_PEDIDO A_
Transcreva palavra por palavra o trecho das entradas que vai da linha que contém "SATURDAY, AUGUST 1, 2026" até ao fim das entradas, com ambos os extremos incluídos.

_TEXTO PARA LER_
____

O uso de paus e varas
O uso de paus e varas na vida diária das
comunidades humanas é óbvio, desde as comunidades mais primitivas às
contemporâneas, e, em quase todas as situações de carácter social.
No nosso país, a utilização humana de
varas e paus, porque salta à vista em praticamente todas as actividades, não
carece de prova. Desde os tempos mais remotos, até aos nossos dias, os paus e
varas continuam presentes na vida diária das pessoas.
Enquanto arma, é também referenciado desde
épocas primitivas. Ao longo dos séculos, por todas as civilizações, a sua
presença é constante e determinante, nas guerras, motins, revoltas, arruaças
várias. No caso concreto de Portugal, foram decisivos em alturas críticas da
nossa história.
Já em épocas medievais se pratica a
modalidade em Portugal, sobretudo entre os nobres que se preparavam para a
guerra, com armas cujo manejo se assemelhava ao uso do pau, e também o
contrário, mas, provam os factos, também em todas as outras classes sociais. E até
aos nossos dias o seu uso foi generalizado e continua a ser.
O
Jogo do Pau Português
O Jogo do Pau, como o praticamos e
entendemos hoje em Portugal remonta ao início do século XIX. Desde então é
possível seguir uma trajectória de desenvolvimento da modalidade. Em meados do
século XIX, há um método de ensino sistematizado, numa técnica concreta, fruto
obviamente de toda uma experiência acumulada.
Nos finais do século XIX a prática da
modalidade estava generalizada pelo país. Dezenas de escolas e mestres estão
referenciadas, todas com o seu estilo próprio, num tronco comum.
A última geração por motivos próprios,
perdeu essa vitalidade, e no fim deste século existem menos escolas e menos
mestres em actividade que no seu princípio.

____

Entradas de dados guardadas:
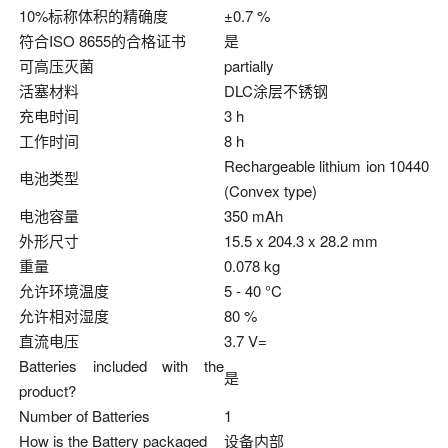
10%标称体积的精确度
±0.7 %
符合ISO 8655的合格证书
是
可高压灭菌
partially
活塞材料
DLC涂层不锈钢
充电时间
3 h
工作时间
8 h
Rechargeable lithium ion 10440
电池类型
(Convex type)
电池容量
350 mAh
外形尺寸
15.5 x 204.3 x 28.2 mm
重量
0.078 kg
允许环境温度
5 - 40 °C
允许相对湿度
80 %
直流电压
3.7 V=
Batteries included with the
是
product?
Number of Batteries
1
How is the Battery packaged
设备内部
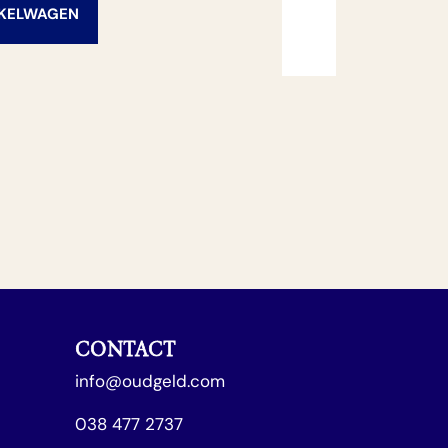
NKELWAGEN
CONTACT
info@oudgeld.com
038 477 2737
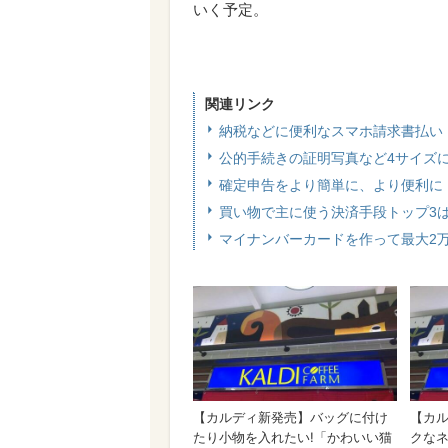
いく予定。
関連リンク
納税などに便利なスマホ請求書払い 
公的手続きの証明写真など4サイズ
確定申告をより簡単に、より便利に
買い物で主に使う決済手段トップ3
マイナンバーカードを作って最大2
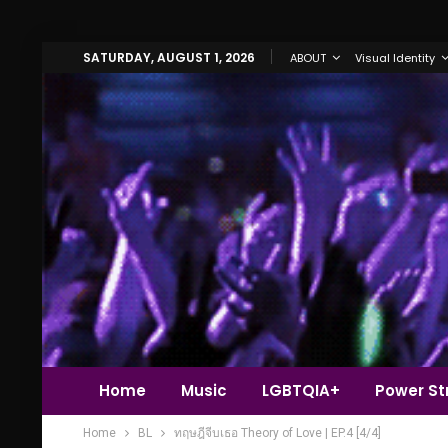
SATURDAY, AUGUST 1, 2026
ABOUT
Visual Identity
Home
Music
LGBTQIA+
Power Str
Home
BL
ทฤษฎีจีบเธอ Theory of Love | EP.4 [4/4]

____

_PEDIDO B_
Dê continuidade ao texto sobre o Jogo do Pau a partir do ponto em que termina.

_ÁREA DE RESPOSTA A_
SATURDAY, AUGUST 1, 2026
ABOUT
Visual Identity
Home
Music
LGBTQIA+
Power Str
Home
BL
ทฤษฎีจีบเธอ Theory of Love | EP.4 [4/4]

_ÁREA DE RESPOSTA B_
Raízes
do Jogo do Pau
Muitos autores apontam o Norte de
Portugal, por razões culturais e etnográficas, (entre outras), como o berço do
Jogo do Pau Português, enquanto outros, entendem que o Jogo do Pau, na sua
vertente desportiva, foi desenvolvido e estudado nos meios urbanos, em especial
Lisboa e Porto, por bons ginastas, especialmente conhecedores de outras
modalidades que poderiam trazer um acréscimo de qualidade como a esgrima.
Ao certo é que está generalizado desde
finais do século XIX em todo o país e em todas as camadas sociais.
Desde essa época, pelo menos, por toda a
região caramela se joga e se treina com método, se contacta e se combina
encontros com outras Escolas, no sentido de trocar experiências, estudar e
resolver os aspectos técnicos e éticos que são próprios da modalidade.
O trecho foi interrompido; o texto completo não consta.